The first phase of the American Cancer Society National Consortium for Cancer Screening and Care is to accelerate our responses to long-standing and emerging barriers to cancer screening and care. While the COVID-19 pandemic brings new challenges, the activities that prevent, detect, and control cancer do not require drastic change. Our most significant opportunity to recover from the pandemic exists through the acceleration of what we already know works.
Through the first Issue Hub and Summit meetings, the ACS National Consortium has built consensus on sensible next steps and provided actionable recommendations as the nation reprioritizes cancer screening.

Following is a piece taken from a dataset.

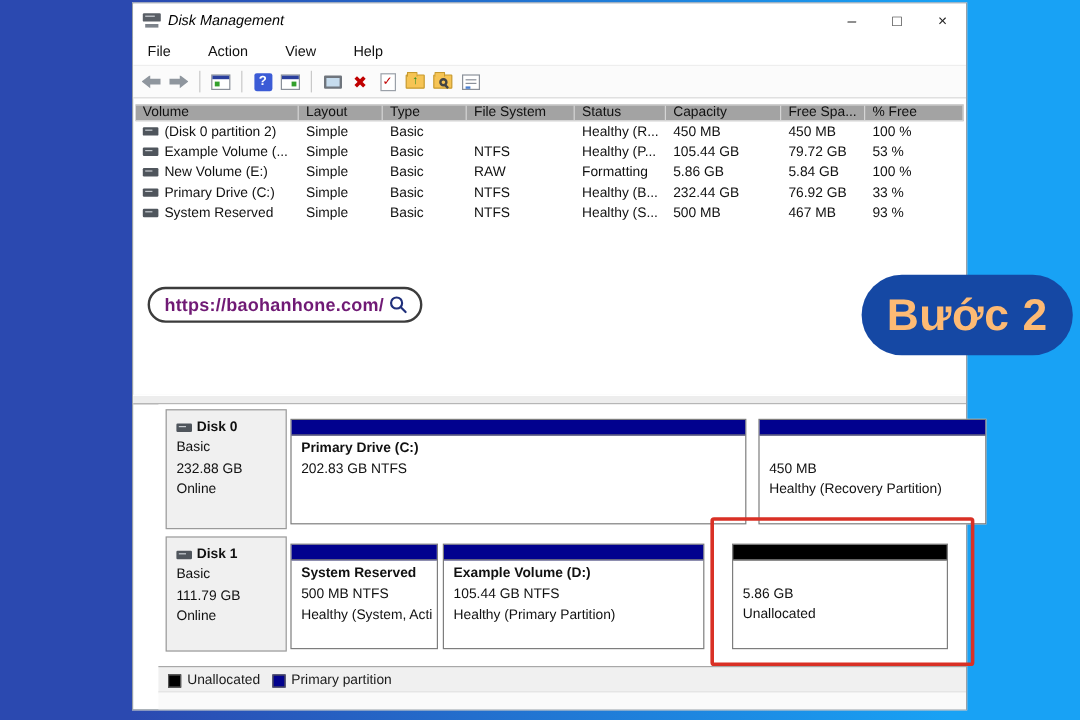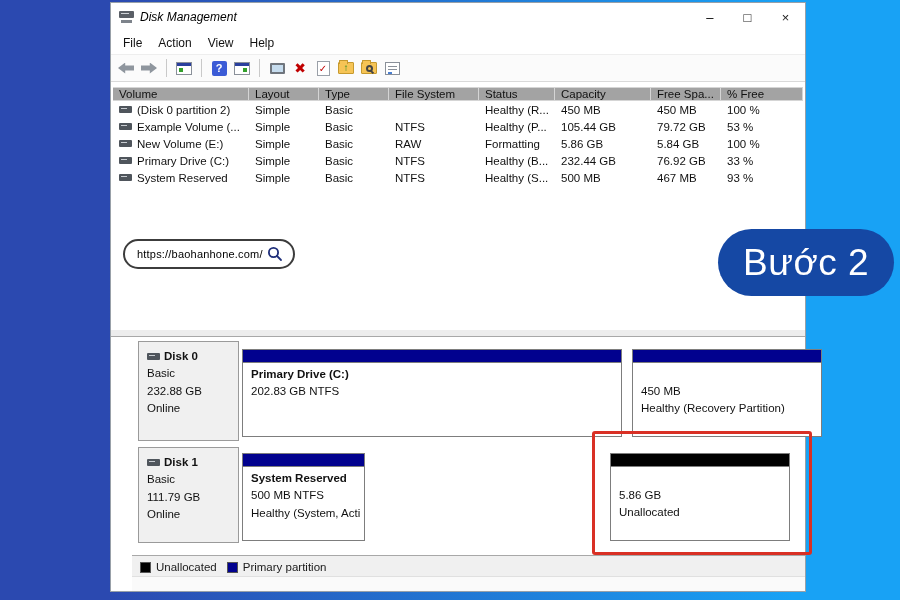"File" .menubar { gap: none -> 15px }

These recommendations will be critical to not only accelerate the recovery from the pandemic but also to accelerate the nation’s resilience and overall improvement in providing quality cancer screening and care for all.

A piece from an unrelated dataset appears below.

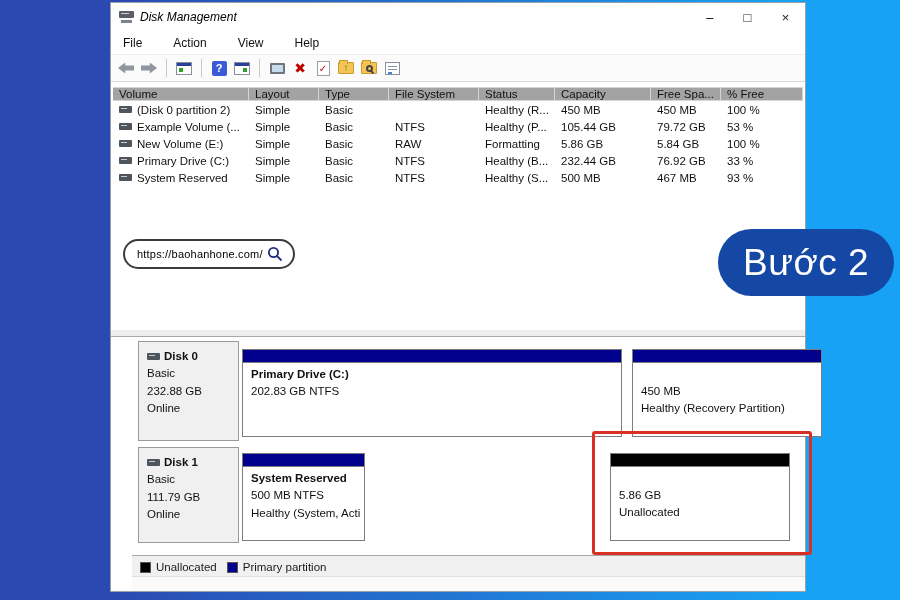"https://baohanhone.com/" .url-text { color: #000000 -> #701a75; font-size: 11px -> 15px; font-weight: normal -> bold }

Below you’ll find links to the recordings and reports from the Accelerate phase Issue Hub and Summit.
Summit #1: Recovering & Improving Cancer Screening & Care Throughout the Pandemic
On June 17, 2021, the ACS National Consortium hosted its first Summit to further consider the discussion of the first Issue Hub, build consensus on sensible next steps, and provide actionable recommendations as the nation reprioritizes cancer screening.

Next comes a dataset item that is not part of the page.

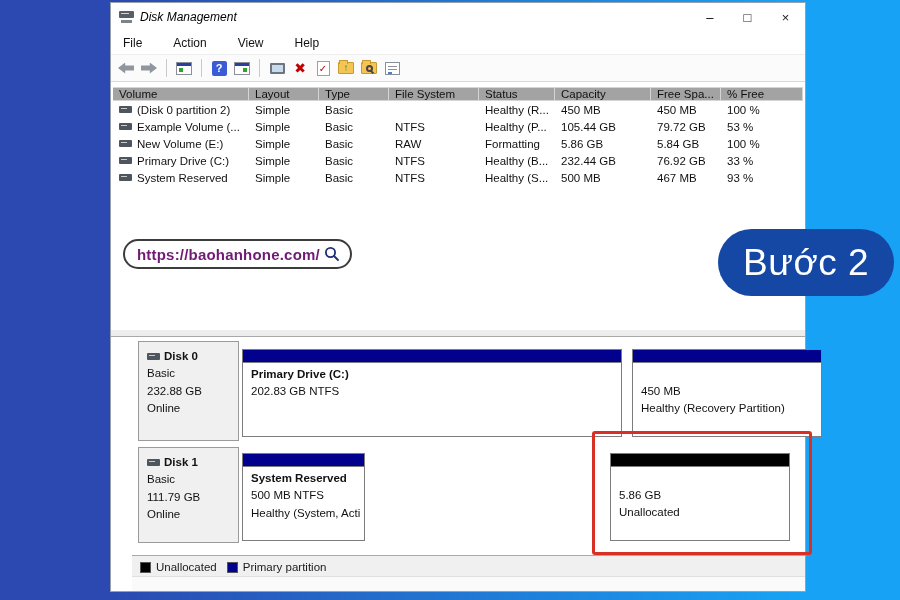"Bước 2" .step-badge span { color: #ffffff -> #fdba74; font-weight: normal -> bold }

The ACS National Consortium has collaborated to identify bold but sensible recommendations that aim to accelerate responses to longstanding and emerging barriers to cancer screening and care. If adopted widely, these recommendations will directly impact our immediate and long-term recovery from the pandemic. A final comprehensive report with both the Accelerate and Strengthen recommendations will be published in early 2022.
Utilizing Simulation Modeling to Inform Cancer Control Responses to the COVID-19 Pandemic
On August 18, 2021, the ACS National Consortium brought together leading researchers of the National Cancer Institute’s Cancer Intervention and Surveillance Modeling Network (CISNET) to discuss what the latest simulation models tell us about near and long-term effects of the COVID-19 pandemic on colorectal, cervical, and breast cancer outcomes. The panelists also explored how to utilize modeling research to improve strategies aimed at recovering from pandemic-related disruptions to cancer screening as well as tackle pressing issues in health equity and cancer disparities.